72 même, l’utilisation de lymphocytes B déficients en S1P1 à prouvé l’implication de ce récepteur (et de son ligand) dans la recirculation de ces cellules dans le sang et la moëlle osseuse (Kabashima et al., 2006). Le rôle de la S1P dans le contrôle du trafic lymphocytaire corrèle également avec la lymphopénie induite par le FTY720 (substrat de la SphK2) qui une fois phosphorylé se comporte comme un ligand (antagoniste fonctionnel) de tous les S1PR à l’exception du S1P2 (Brinkmann et al., 2007). Enfin, les récepteurs S1P3 et S1P4 sont très fortement exprimés dans les organes lymphoïdes et ont un rôle clé dans la régulation de l’adressage ou de la séquestration des lymphocytes (Rosen et al., 2003).

De manière intéressante, des travaux récents de l’équipe de Sarah Spiegel ont montré que la S1P pourrait également être un agent chimioattractant, sécrété par les cellules en apoptose afin d’attirer les macrophages. En effet, un traitement par la doxorubicine des cellules leucémiques U937 et Jurkat induit non seulement leur apoptose mais aussi une augmentation de l’expression de la SphK1 et de la sécrétion de S1P ; à l’inverse, l’inhibition pharmacologique du processus apoptotique dans ces cellules empêche ce relargage de S1P. Ce même phénomène a d’ailleurs également été observé dans les mêmes cellules Jurkat et les cellules cancéreuses mammaires MCF-7 traitées à la staurosporine (Weigert et al., 2006 ; Weigertet al., 2007). Les auteurs ont ensuite montré que cette S1P sécrétée servait d’agent chimiotactique pour les macrophages, tel une sorte de signal pour phagocyter les cellules en apoptose. Cette théorie est appuyée par le fait que le récepteur S1P1 est déjà connu pour jouer un rôle dans la migration des macrophages et leur accumulation au niveau des nœuds lymphatiques (Singer et al., 2005). Une autre hypothèse serait que cette augmentation de l’expression de la SphK1, et en conséquence du taux de S1P, sous l’effet d’un stress serait également une tentative désespérée de la cellule pour échapper à l’apoptose. Il est alors envisageable qu’il existe un point de non retour au delà duquel la cellule ne peut échapper à la mort malgré l’augmentation de ses facteurs de survie (Gude et al., 2008).

e- Inflammation

Le cross-linking des récepteurs aux immunoglobulines FcεRI dans les mastocytes n’active pas seulement la SphK1 mais aussi la sécrétion de S1P et l’activation des récepteurs S1P1 et S1P2 qui sont ensuite internalisés. Le S1P1 est requis pour la migration des mastocytes en réponse à un antigène alors que le S1P2 serait nécessaire pour leur dégranulation (Jolly et al., 2004). Cette dernière donnée porte toutefois à controverse, d’autres études montrant que la

dégranulation mastocytaire serait plutôt liée à la signalisation intracellulaire de la S1P (Melendez et al., 2002).

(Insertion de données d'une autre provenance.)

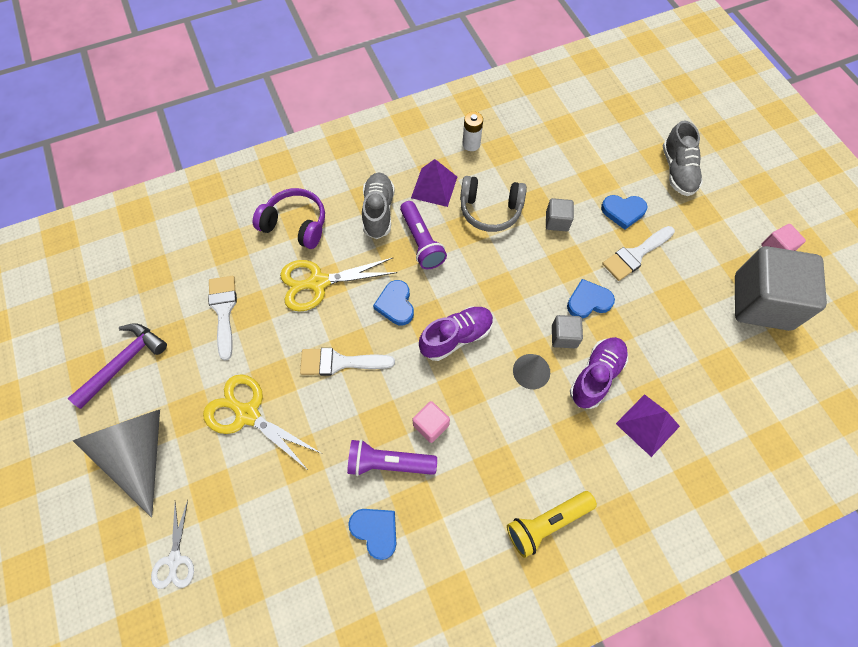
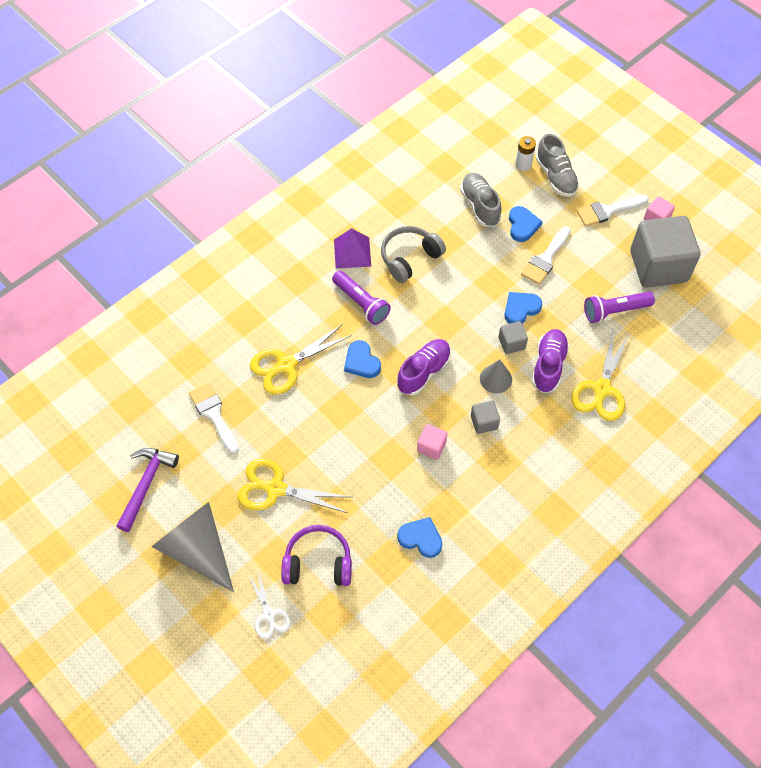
camera: 20 degrees left, 5 degrees down
purple headphones [253,188,325,249] -> purple headphones moved to [281,525,352,586]
white brush [300,348,395,376] -> white brush moved to [577,195,649,227]
purple flashlight [347,439,437,476] -> purple flashlight moved to [584,292,655,323]
grey shoe [362,173,395,239] -> grey shoe moved to [460,173,502,227]
grey headphones [460,176,527,232] -> grey headphones turned 150 degrees clockwise [381,226,446,283]
white battery [462,112,483,151] -> white battery moved to [515,136,536,171]
yellow flashlight [507,491,597,558] -> none
grey cube [546,198,574,231] -> grey cube moved to [471,401,500,434]
blue heart [601,195,648,230] -> blue heart turned 75 degrees counterclockwise [509,206,543,242]
purple pyramid [616,394,680,457] -> yellow scissors [571,328,630,421]

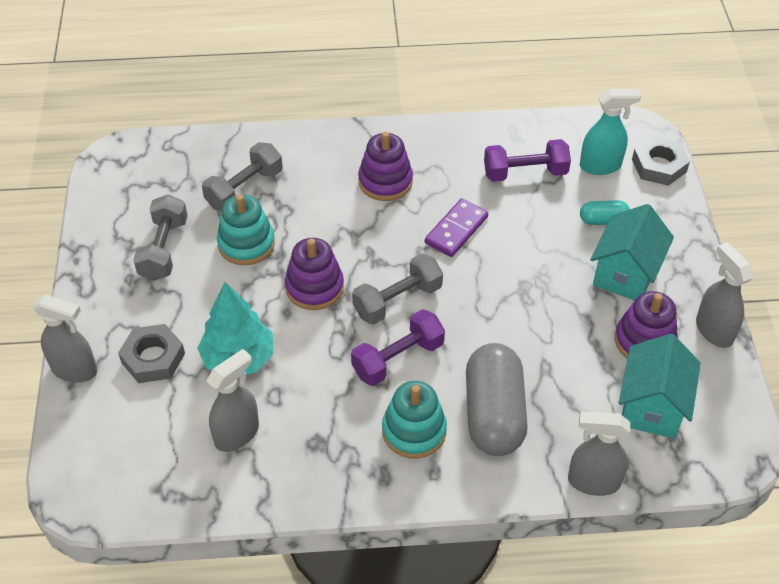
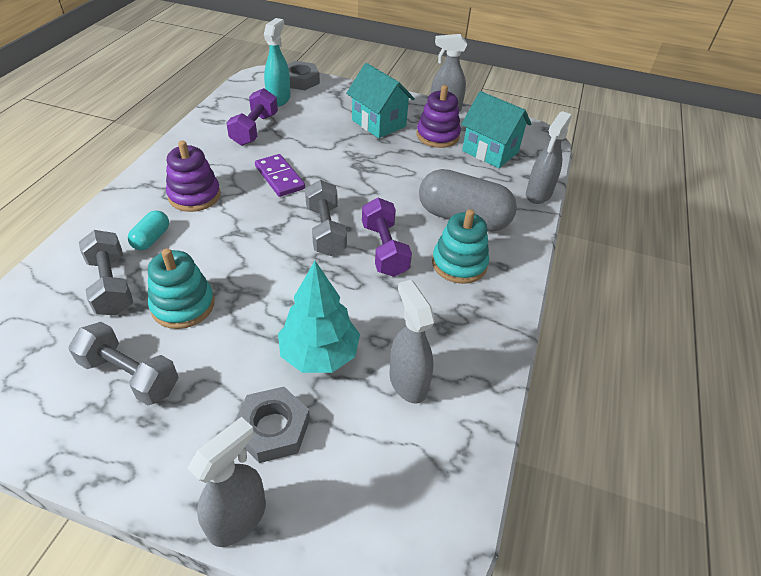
camera: 70 degrees left, 5 degrees down
purple stacking toy [285,238,344,310] -> none
turquoise capsule [580,200,630,225] -> turquoise capsule moved to [128,210,169,250]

En résumé, de nombreuses fonctions biologiques ont été attribuées à la sphingosine 1- phosphate et les sphingosine kinases considérées comme des régulateurs clés des niveaux intra- et extracellulaires de ce sphingolipide (cf figure 9). Cependant, il faut tenir compte dans ces processus de régulation de la participation d’autres enzymes du métabolisme sphingolipidique telles que bien sur la S1P lyase et les S1P phosphatases mais aussi les céramidases, la céramide synthase et la céramide kinase dont les mécanismes de régulation sont encore très peu connus.